* [Task directions] The first line of the listing opens the range and the line with "middle pip: (209, 187)" closes it; repeat those lines and all between them word for word, leaving out the pictures.

* [Records shown]

=======

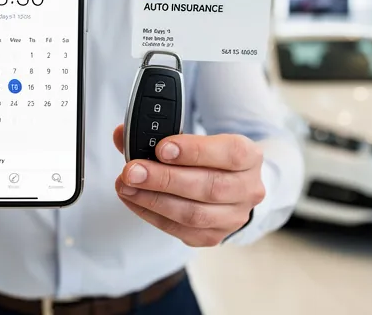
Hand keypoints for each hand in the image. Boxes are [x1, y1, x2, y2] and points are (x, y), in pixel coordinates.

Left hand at [112, 125, 264, 246]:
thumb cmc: (207, 159)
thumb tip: (122, 134)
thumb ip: (158, 135)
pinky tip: (134, 200)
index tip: (162, 149)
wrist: (228, 186)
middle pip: (209, 187)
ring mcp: (233, 217)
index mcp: (249, 156)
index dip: (195, 151)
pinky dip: (152, 214)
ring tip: (127, 186)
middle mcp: (248, 189)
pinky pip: (180, 230)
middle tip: (133, 171)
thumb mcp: (192, 139)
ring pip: (194, 214)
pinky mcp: (213, 236)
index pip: (230, 153)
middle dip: (164, 179)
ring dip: (154, 200)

=======

* [Response area]
Hand keypoints for each hand in the image. Boxes are [x1, y1, x2, y2] and points are (x, y), in pixel coordinates.

Left hand at [112, 125, 264, 246]:
thumb cmc: (207, 159)
thumb tip: (122, 134)
thumb ip: (158, 135)
pinky tip: (134, 200)
index tip: (162, 149)
wrist: (228, 186)
middle pip: (209, 187)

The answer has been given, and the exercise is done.